If the problem of similar seeds has been already solved by Matsumoto et el., [^1], then there was no need to use a hash function, which introduces the state collision problem.

Question

Given the new implementation in NumPy, is there a good practice that ensures the different initial states of the MT19937 instances and passes quality requirements when it comes to similar seed values? I am looking for an initialization method that consumes at least 64 bits.

How about modifying the generate_state output of the SeedSequence class: if two ints are given, replace the first 2 states (maybe except the first one) with the given seed values themselves:

class secure_SeedSequence(np.random.SeedSequence):
    def __init__(self, seed1: np.uint32, seed2: np.uint32):
        self.seed1 = seed1
        self.seed2 = seed2

    def generate_state(self, n_words, dtype):
        ss = np.random.SeedSequence([self.seed1, self.seed2])
        states = ss.generate_state(n_words, dtype)
        states[1] = self.seed1
        states[2] = self.seed2
        return states


ss_a = secure_SeedSequence(3, 1)
prng_a = np.random.Generator(np.random.MT19937(ss_a))
# gives [2147483648          3          1  354512857 3507208499 1943065218]

ss_b = secure_SeedSequence(3, 2)
prng_b = np.random.Generator(np.random.MT19937(ss_b))
# gives [2147483648          3          2 2744275888 1746192816 3474647608]

Here secure_SeedSequence consumes 2*32=64 bits, prng_a and prng_b are in different states, and except for the first 3 state variables, all the state variables are not alike. According to Wikipedia, the first 2 numbers may have some correlation with the 2 first state-variables, but after generating 624 random numbers, the next internal state won't reflect the initial seeds anymore. To avoid this problem, the code can be improved by skipping the first 2 random numbers.

Workaround

One can claim that the chances that two MT19937 instances will have the same state after providing different entropy for their SeedSequence is arbitrary low, by default, it is $2^{-128}$. But I am looking for a solution that ensures 100% probability that the initial states are different, not only with $1-2^{-32\cdot N}$ probability.
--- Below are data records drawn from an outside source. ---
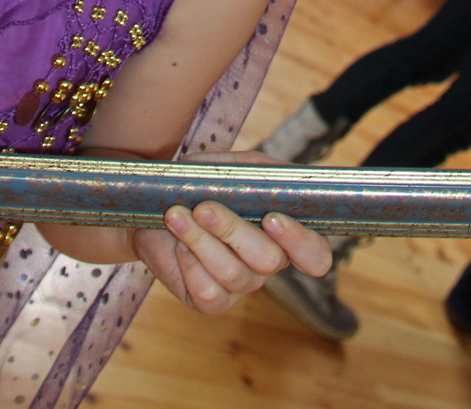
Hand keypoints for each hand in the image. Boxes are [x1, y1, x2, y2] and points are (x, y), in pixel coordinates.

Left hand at [131, 150, 331, 314]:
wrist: (155, 206)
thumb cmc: (201, 184)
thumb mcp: (234, 168)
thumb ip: (264, 170)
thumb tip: (291, 177)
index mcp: (282, 233)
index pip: (315, 254)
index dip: (301, 242)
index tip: (273, 219)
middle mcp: (266, 264)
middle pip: (268, 259)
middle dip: (232, 230)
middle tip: (204, 208)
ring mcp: (240, 286)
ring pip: (233, 273)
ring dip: (200, 240)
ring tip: (177, 215)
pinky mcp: (211, 303)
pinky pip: (209, 293)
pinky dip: (190, 264)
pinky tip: (178, 244)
Moreover, my concern with this calculation is that although the chance of getting garbage streams are low, once we have them, they produce garbage output forever, therefore, if a stream of length $M$ is generated, and $N$ streams/prngs are used, then by selecting $M$ pieces of numbers from this $M \times N$ 2D array, the chances that a number is garbage, tends to 1.

Why I asked it here?

this is strongly related to a given implementation in NumPy
the chances that I get an answer is the highest here
I think this is a common issue and I hope others have investigated this topic deeply already

[^1]: Common Defects in Initialization of Pseudorandom Number Generators, MAKOTO MATSUMOTO et al., around equation 30.